OpenAI, in which Microsoft has made heavy investments, allegedly trained its artificial intelligence (AI) models by scraping data from Google-owned video sharing platform, YouTube.
In report published by The Information, it’s been claimed that OpenAI “has secretly used data from the site (YouTube) to train some of its artificial intelligence models”.
YouTube is one of the biggest and richest source of imagery, audio and text transcripts on the Internet.
Naturally, “the value of YouTube hasn’t been lost on OpenAI”.
Google researchers have been using YouTube to develop its next large-language model dubbed Gemini.
YouTube’s terms of service ban using the content it hosts for anything other than “personal, non-commercial use.”
However, it’s an open secret in the AI industry that all competitors are scraping the web to train their models.
OpenAI reportedly “scraped” YouTube data to train its AI models, as per “one person with direct knowledge of the effort”.
OpenAI did not immediately comment on the report.
OpenAI has just released the new versions of its text-generating AI models GPT-3.5-turbo and GPT-4, with a capability called function calling.
With the function calling capability, developers can create chatbots that answer questions by calling external tools (like ChatGPT Plugins).
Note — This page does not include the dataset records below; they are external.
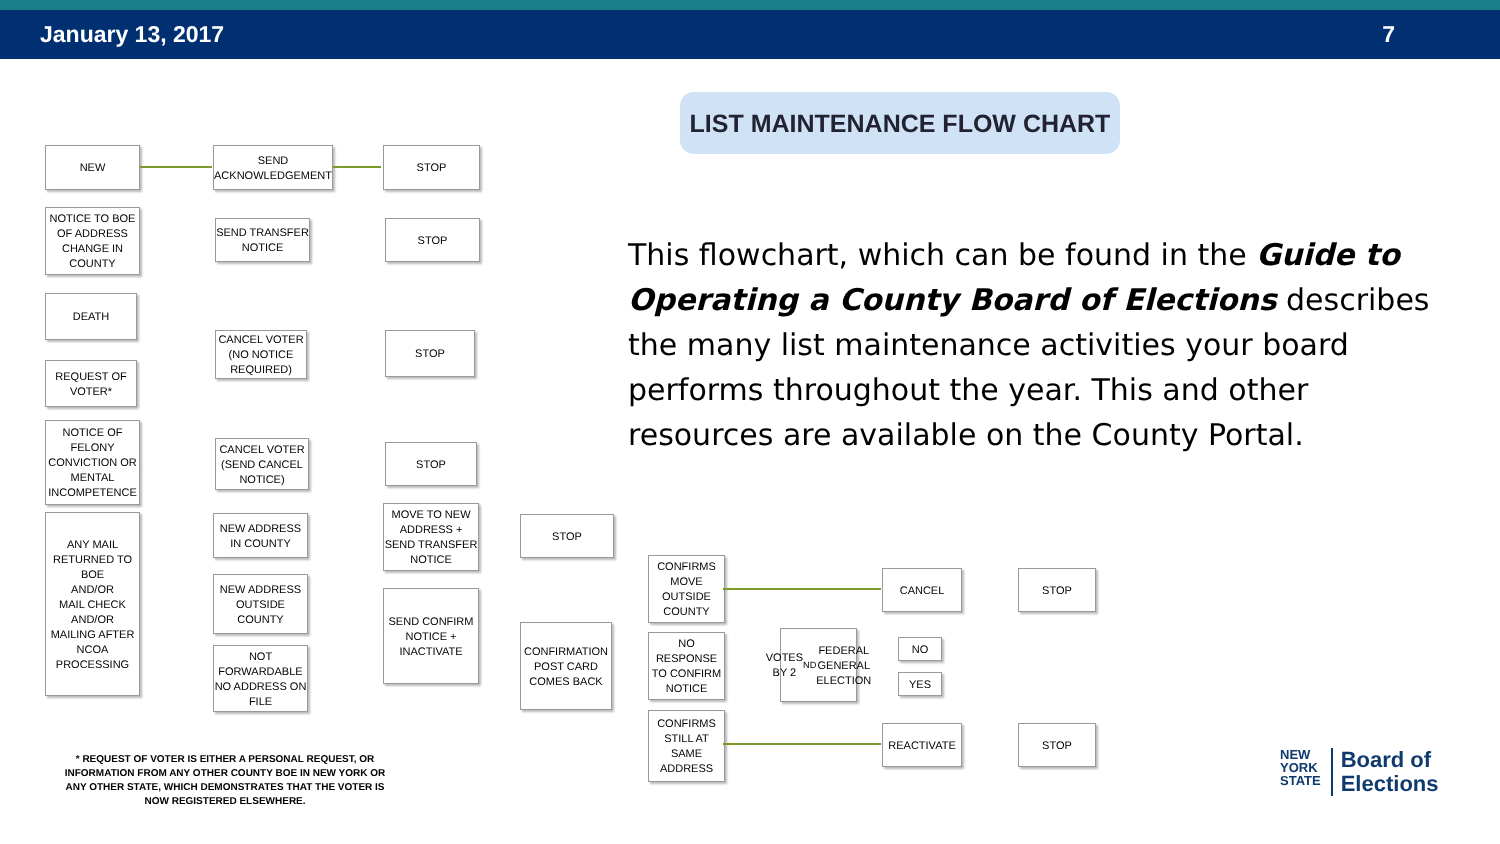January 13, 2017 7
LIST MAINTENANCE FLOW CHART
This flowchart, which can be found in the Guide to Operating a County Board of Elections describes the many list maintenance activities your board performs throughout the year. This and other resources are available on the County Portal.
NEW
SEND ACKNOWLEDGEMENT
STOP
NOTICE TO BOE OF ADDRESS CHANGE IN COUNTY
SEND TRANSFER NOTICE
STOP
DEATH
CANCEL VOTER (NO NOTICE REQUIRED)
STOP
REQUEST OF VOTER*
NOTICE OF FELONY CONVICTION OR MENTAL INCOMPETENCE
CANCEL VOTER (SEND CANCEL NOTICE)
STOP
ANY MAIL RETURNED TO BOE
AND/OR
MAIL CHECK
AND/OR
MAILING AFTER NCOA PROCESSING
NEW ADDRESS IN COUNTY
MOVE TO NEW ADDRESS + SEND TRANSFER NOTICE
STOP
NEW ADDRESS OUTSIDE COUNTY
SEND CONFIRM NOTICE + INACTIVATE
NOT FORWARDABLE NO ADDRESS ON FILE
CONFIRMATION POST CARD COMES BACK
CONFIRMS MOVE OUTSIDE COUNTY
NO RESPONSE TO CONFIRM NOTICE
CONFIRMS STILL AT SAME ADDRESS
VOTES BY 2<sup>ND</sup> FEDERAL GENERAL ELECTION
NO
YES
CANCEL STOP
REACTIVATE STOP
* REQUEST OF VOTER IS EITHER A PERSONAL REQUEST, OR INFORMATION FROM ANY OTHER COUNTY BOE IN NEW YORK OR ANY OTHER STATE, WHICH DEMONSTRATES THAT THE VOTER IS NOW REGISTERED ELSEWHERE.
NEW
YORK
STATE
Board of
Elections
Last month, Google upgraded its Bard chatbot with a new machine learning model that can better understand conversational language and compete with OpenAI’s ChatGPT.
The tech giant has introduced new improvements to Bard, including better logic and reasoning skills.
Bard now uses a technique called “implicit code execution” to recognize computational prompts and run code in the background, the tech giant said in a blog post this week.
As a result, it can respond to string manipulation, coding questions and mathematical operations more correctly.